[PROBLEM REQUIREMENTS]
Retype all of the following material line for line, without changing anything, and omit the pictures.

[STUDY MATERIAL]

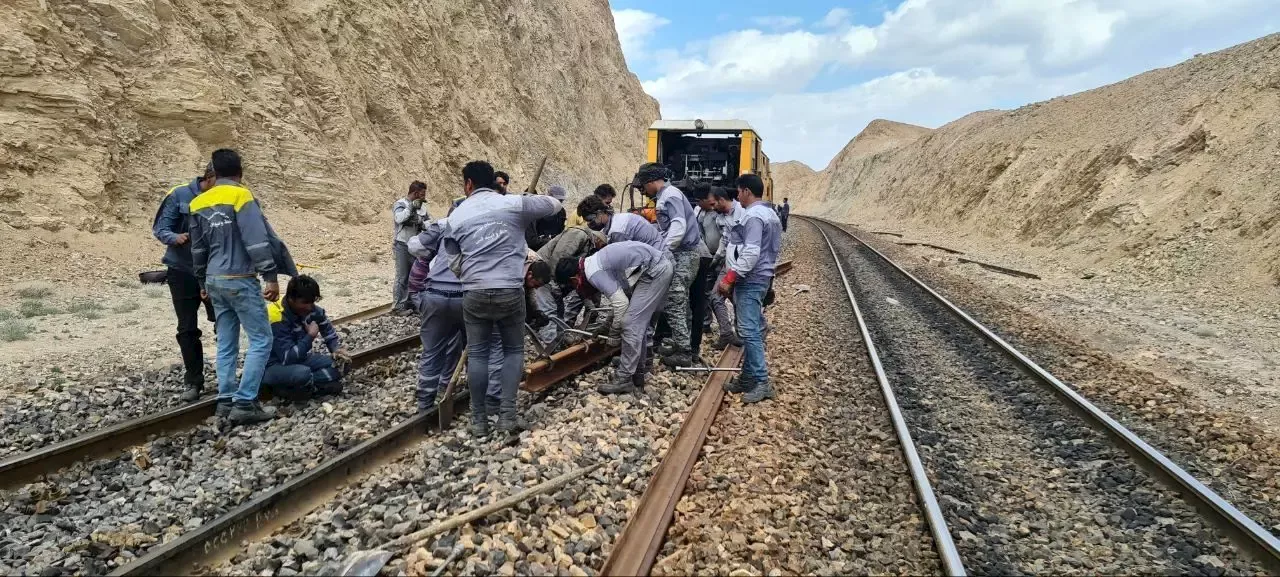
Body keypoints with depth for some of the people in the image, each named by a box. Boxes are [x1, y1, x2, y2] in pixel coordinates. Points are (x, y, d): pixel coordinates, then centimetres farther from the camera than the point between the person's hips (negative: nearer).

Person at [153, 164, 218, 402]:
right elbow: (160, 228, -5)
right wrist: (175, 237, -26)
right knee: (187, 329, 5)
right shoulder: (180, 195, -8)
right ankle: (193, 380, 16)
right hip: (183, 272, -1)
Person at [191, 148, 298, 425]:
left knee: (226, 343, 12)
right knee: (261, 340, -3)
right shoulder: (241, 196, -10)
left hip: (215, 280, 8)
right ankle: (244, 403, -7)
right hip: (240, 280, -7)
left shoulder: (199, 203, 12)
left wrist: (203, 283, 28)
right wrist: (271, 277, -16)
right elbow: (258, 241, -17)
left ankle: (226, 400, 13)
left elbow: (198, 249, 19)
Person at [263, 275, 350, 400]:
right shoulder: (277, 318, -25)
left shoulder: (313, 310, -6)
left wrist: (337, 350, -11)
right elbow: (288, 358, -29)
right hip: (273, 367, -7)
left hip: (300, 359, 7)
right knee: (303, 373, -39)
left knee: (342, 363, -10)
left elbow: (330, 334, 7)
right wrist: (310, 336, -21)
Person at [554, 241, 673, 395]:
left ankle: (624, 380, -2)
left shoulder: (593, 272, -15)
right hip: (661, 266, 10)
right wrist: (606, 324, 28)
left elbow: (621, 303, -18)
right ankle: (638, 373, 25)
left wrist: (614, 333, -4)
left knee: (630, 324, -8)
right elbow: (618, 295, 24)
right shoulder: (594, 262, 15)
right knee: (640, 324, 17)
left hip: (655, 271, -10)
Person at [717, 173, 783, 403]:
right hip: (758, 278, 11)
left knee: (749, 331, -10)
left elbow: (751, 253, -24)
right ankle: (748, 378, 17)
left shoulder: (753, 216, -15)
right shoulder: (768, 213, 19)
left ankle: (761, 382, -8)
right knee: (751, 331, 12)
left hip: (750, 280, -11)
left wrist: (729, 278, -23)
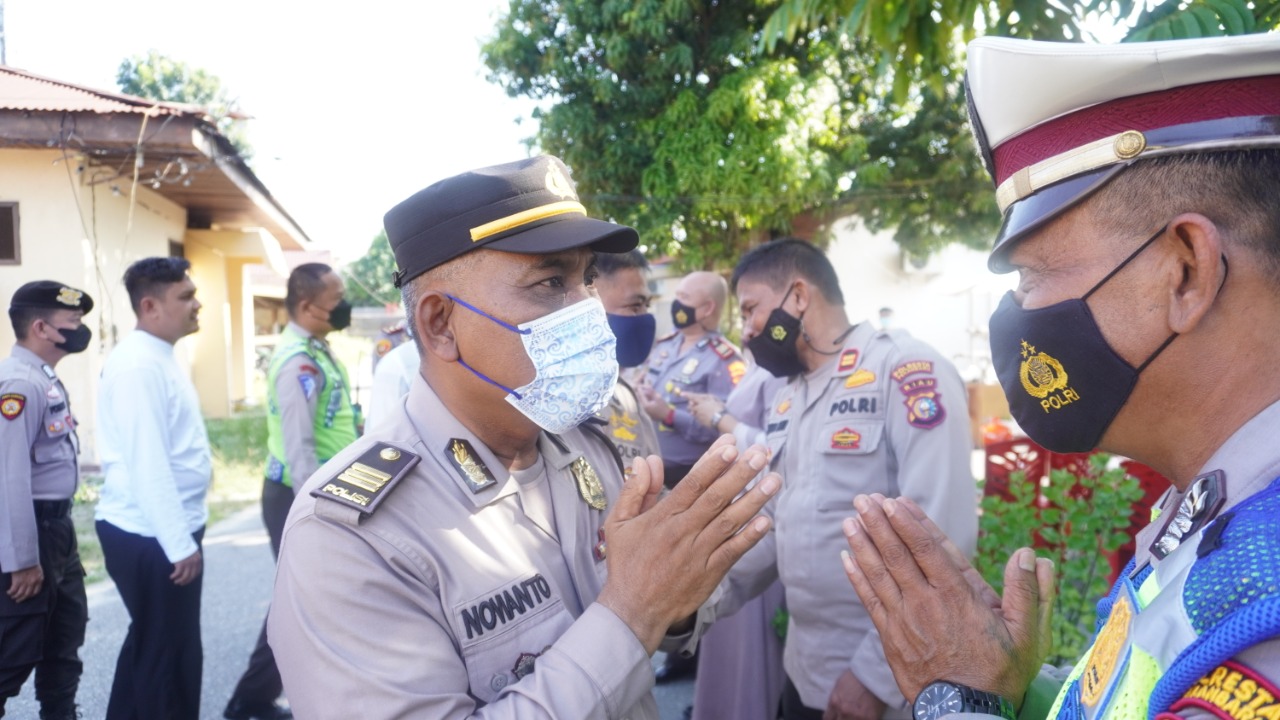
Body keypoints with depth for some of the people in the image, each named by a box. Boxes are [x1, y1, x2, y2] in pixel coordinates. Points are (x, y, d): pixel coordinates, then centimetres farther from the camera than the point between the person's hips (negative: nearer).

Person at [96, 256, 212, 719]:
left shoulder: (160, 358, 11)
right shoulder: (138, 365, -20)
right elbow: (147, 464, -24)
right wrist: (181, 544, -23)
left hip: (160, 532, 10)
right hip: (151, 537, -10)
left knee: (148, 643, 21)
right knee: (170, 653, 4)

[EXERCISE SOLUTION]
Body keypoints with depth for some of the people in the image, each named by a box. Boxes are [x1, y1, x2, y2] in pixel coordinates. Points are (x, y, d): pixel coordinates, then centimetres farther from the camera than the point between the person's hips (negative: nearer).

Person at [153, 164, 218, 402]:
right elbow: (160, 228, -5)
right wrist: (175, 237, -26)
right knee: (187, 329, 5)
right shoulder: (180, 195, -8)
right ankle: (193, 380, 16)
right hip: (183, 272, -1)
Person at [191, 148, 298, 425]:
left knee: (226, 343, 12)
right knee: (261, 340, -3)
right shoulder: (241, 196, -10)
left hip: (215, 280, 8)
right ankle: (244, 403, -7)
right hip: (240, 280, -7)
left shoulder: (199, 203, 12)
left wrist: (203, 283, 28)
right wrist: (271, 277, -16)
right elbow: (258, 241, -17)
left ankle: (226, 400, 13)
left elbow: (198, 249, 19)
Person at [263, 275, 350, 400]:
right shoulder: (277, 318, -25)
left shoulder: (313, 310, -6)
left wrist: (337, 350, -11)
right elbow: (288, 358, -29)
right hip: (273, 367, -7)
left hip: (300, 359, 7)
right knee: (303, 373, -39)
left knee: (342, 363, -10)
left elbow: (330, 334, 7)
right wrist: (310, 336, -21)
Person at [554, 241, 673, 395]:
left ankle: (624, 380, -2)
left shoulder: (593, 272, -15)
right hip: (661, 266, 10)
right wrist: (606, 324, 28)
left elbow: (621, 303, -18)
right ankle: (638, 373, 25)
left wrist: (614, 333, -4)
left knee: (630, 324, -8)
right elbow: (618, 295, 24)
right shoulder: (594, 262, 15)
right knee: (640, 324, 17)
left hip: (655, 271, -10)
Person at [717, 173, 783, 403]:
right hip: (758, 278, 11)
left knee: (749, 331, -10)
left elbow: (751, 253, -24)
right ankle: (748, 378, 17)
left shoulder: (753, 216, -15)
right shoulder: (768, 213, 19)
left ankle: (761, 382, -8)
right knee: (751, 331, 12)
left hip: (750, 280, -11)
left wrist: (729, 278, -23)
Body keypoints with depth for some of the people in the image, each named by a box. Boxes are [x1, y1, x2, y2] in pixel coordinates. Points are (x, y, d): pixel coordinates, then centimetres farther from the camera than the point between the person's hips (negative: nearer).

Person at [96, 256, 212, 719]:
left shoulder: (160, 358, 11)
right shoulder: (138, 365, -20)
right elbow: (147, 464, -24)
right wrist: (181, 544, -23)
left hip: (160, 532, 10)
right hip: (151, 537, -10)
left knee: (148, 643, 21)
right knee: (170, 653, 4)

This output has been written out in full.